- Saved entries:
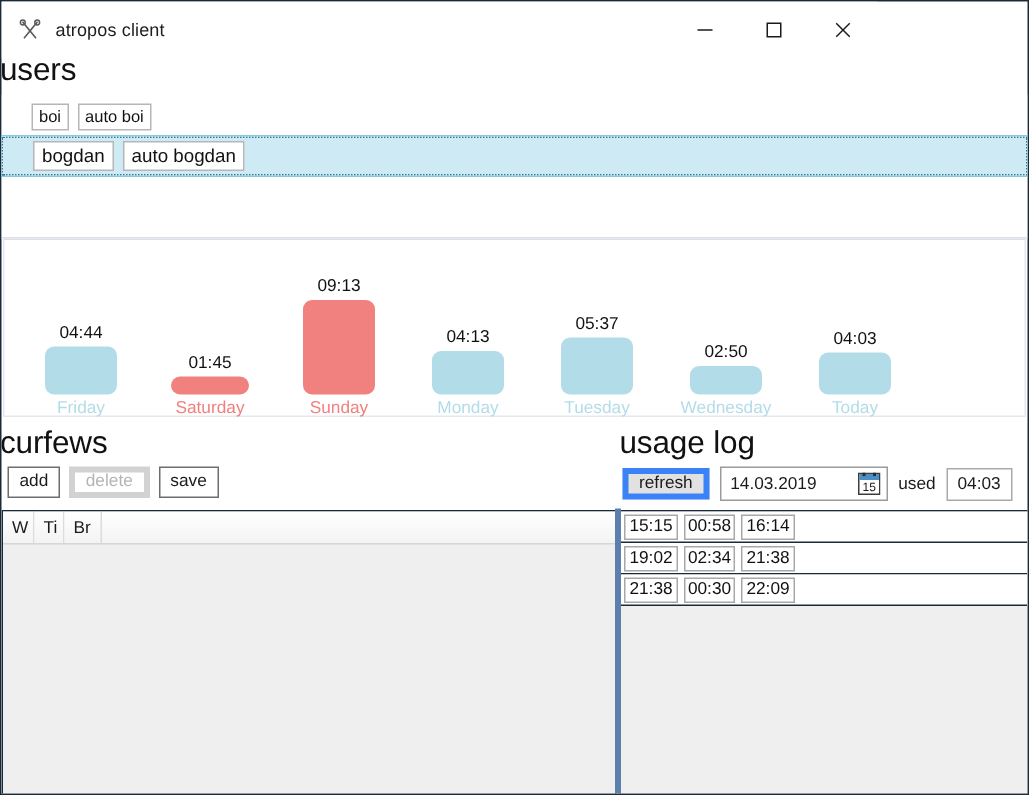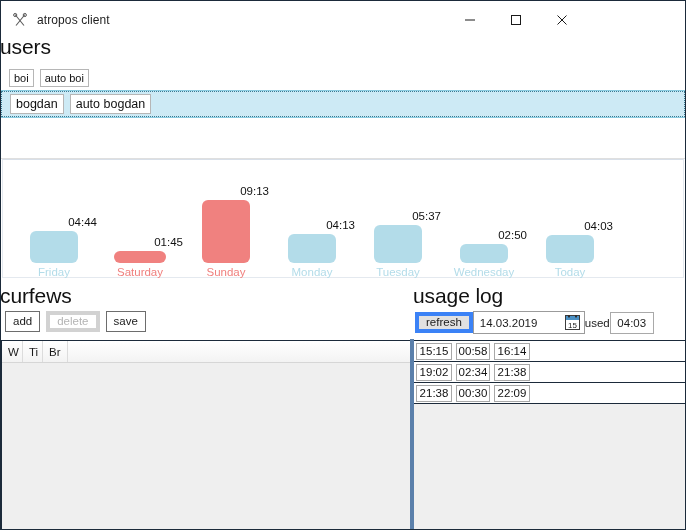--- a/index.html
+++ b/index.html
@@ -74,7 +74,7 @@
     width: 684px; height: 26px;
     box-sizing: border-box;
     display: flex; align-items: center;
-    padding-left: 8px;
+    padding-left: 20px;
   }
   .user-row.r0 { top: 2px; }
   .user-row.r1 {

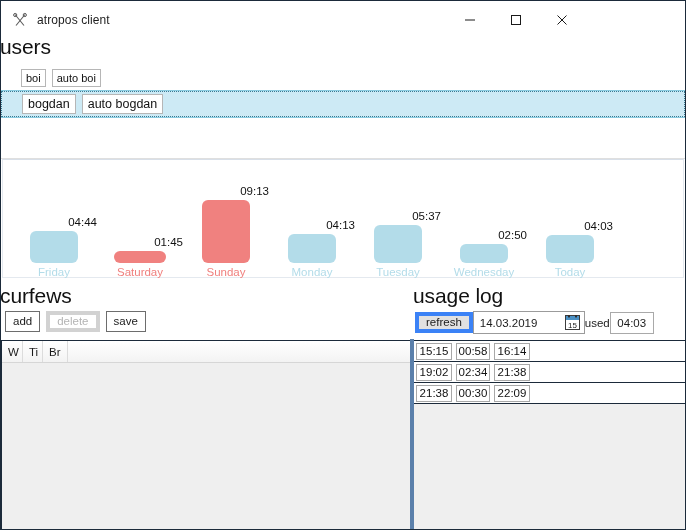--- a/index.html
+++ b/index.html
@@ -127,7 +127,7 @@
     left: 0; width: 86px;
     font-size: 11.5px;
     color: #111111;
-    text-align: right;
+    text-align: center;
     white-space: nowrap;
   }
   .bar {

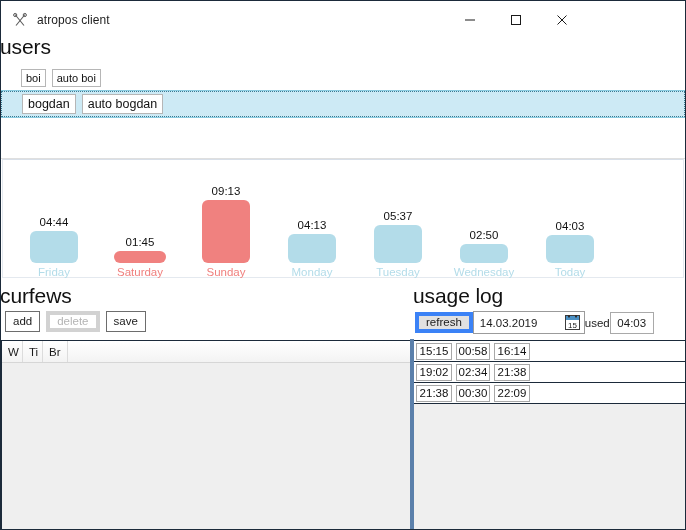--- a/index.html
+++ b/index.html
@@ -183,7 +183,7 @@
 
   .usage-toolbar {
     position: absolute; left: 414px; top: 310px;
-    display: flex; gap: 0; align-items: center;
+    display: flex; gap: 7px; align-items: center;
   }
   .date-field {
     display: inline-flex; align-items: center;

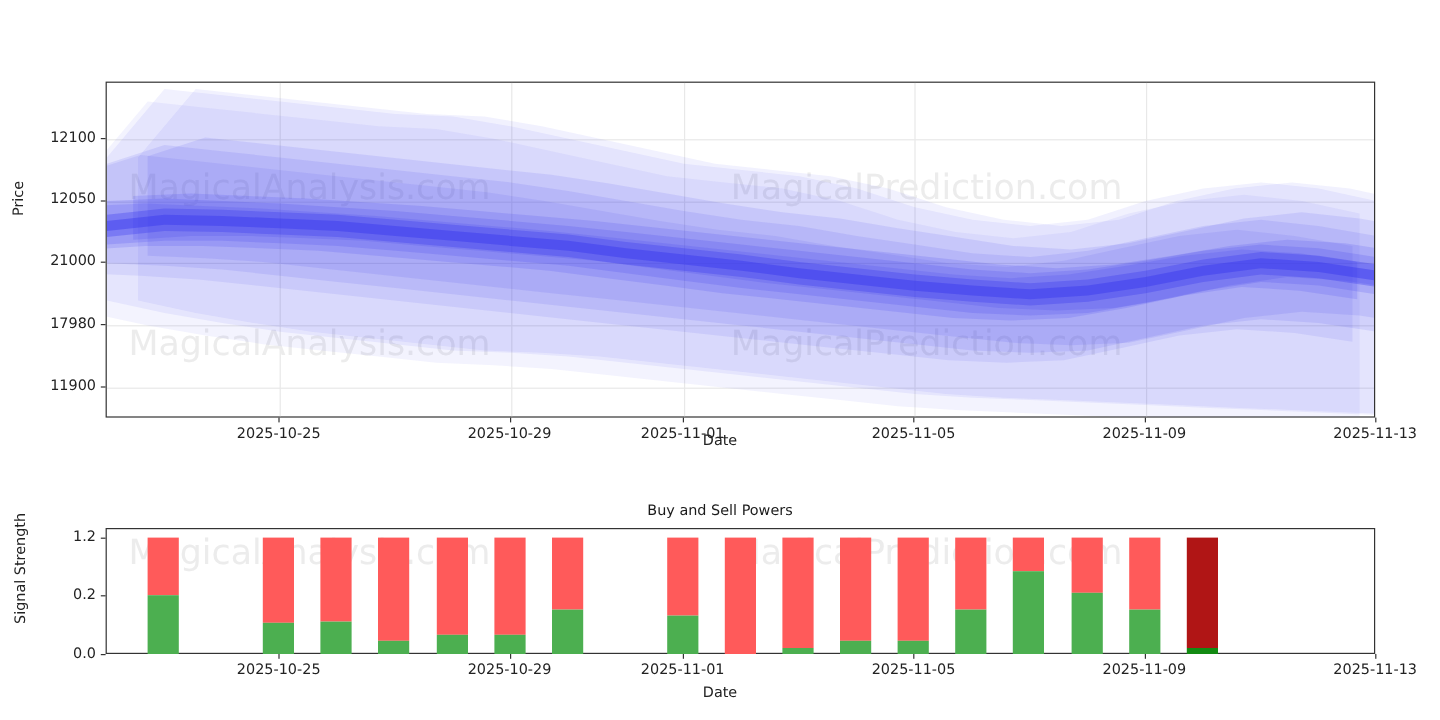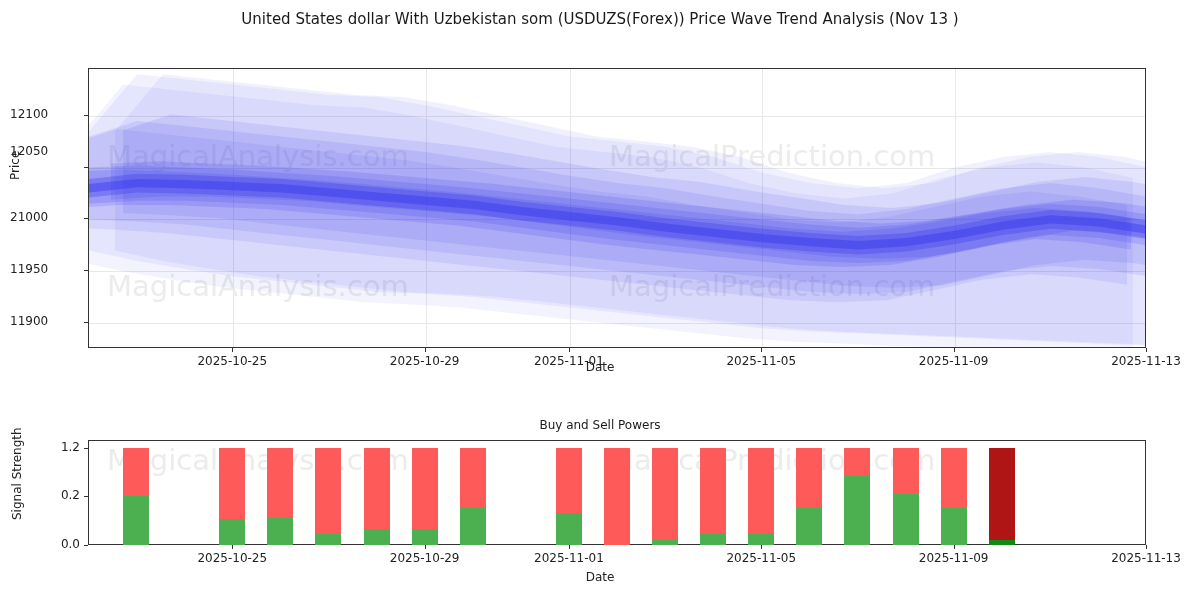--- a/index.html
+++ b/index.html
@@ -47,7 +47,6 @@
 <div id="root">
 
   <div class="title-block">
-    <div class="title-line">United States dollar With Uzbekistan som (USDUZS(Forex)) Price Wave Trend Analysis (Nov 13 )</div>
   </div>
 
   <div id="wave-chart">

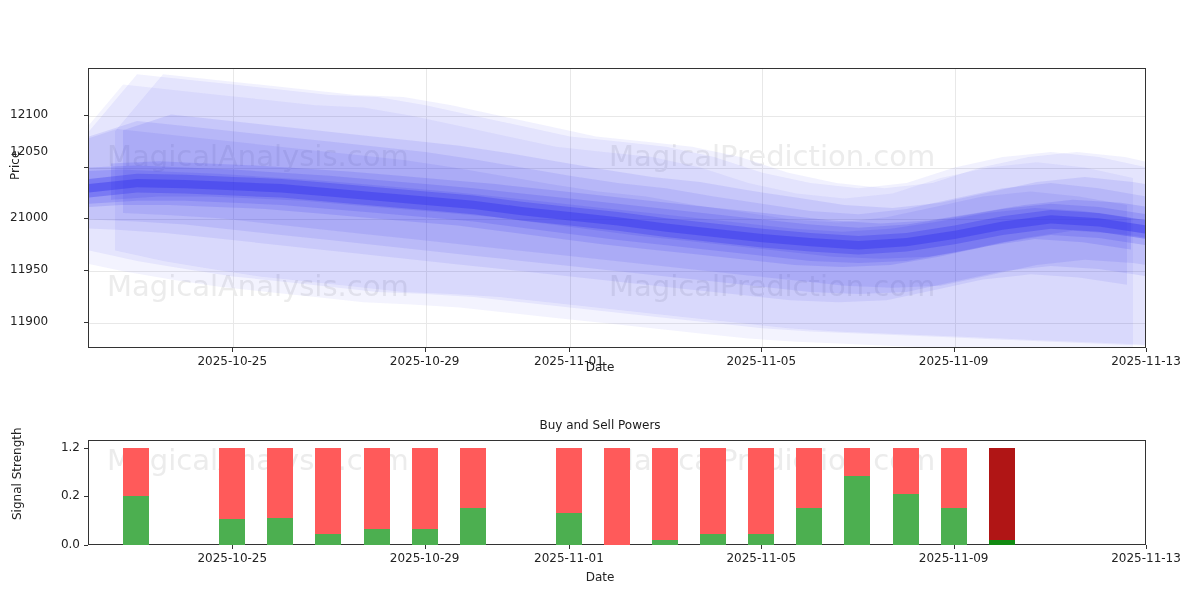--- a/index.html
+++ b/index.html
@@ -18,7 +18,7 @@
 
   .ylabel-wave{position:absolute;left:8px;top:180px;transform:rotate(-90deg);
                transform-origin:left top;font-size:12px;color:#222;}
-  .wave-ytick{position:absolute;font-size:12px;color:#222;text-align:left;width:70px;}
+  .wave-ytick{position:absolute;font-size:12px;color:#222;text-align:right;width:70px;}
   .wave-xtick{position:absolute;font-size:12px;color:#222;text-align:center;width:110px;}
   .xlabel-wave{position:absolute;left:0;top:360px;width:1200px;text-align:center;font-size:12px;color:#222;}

- WORK INSTRUCTIONS: Filter the entries and keep only the lines holding "transform".

- OUTPUT OF THE TASK:
   .ylabel-wave{position:absolute;left:8px;top:180px;transform:rotate(-90deg);
                transform-origin:left top;font-size:12px;color:#222;}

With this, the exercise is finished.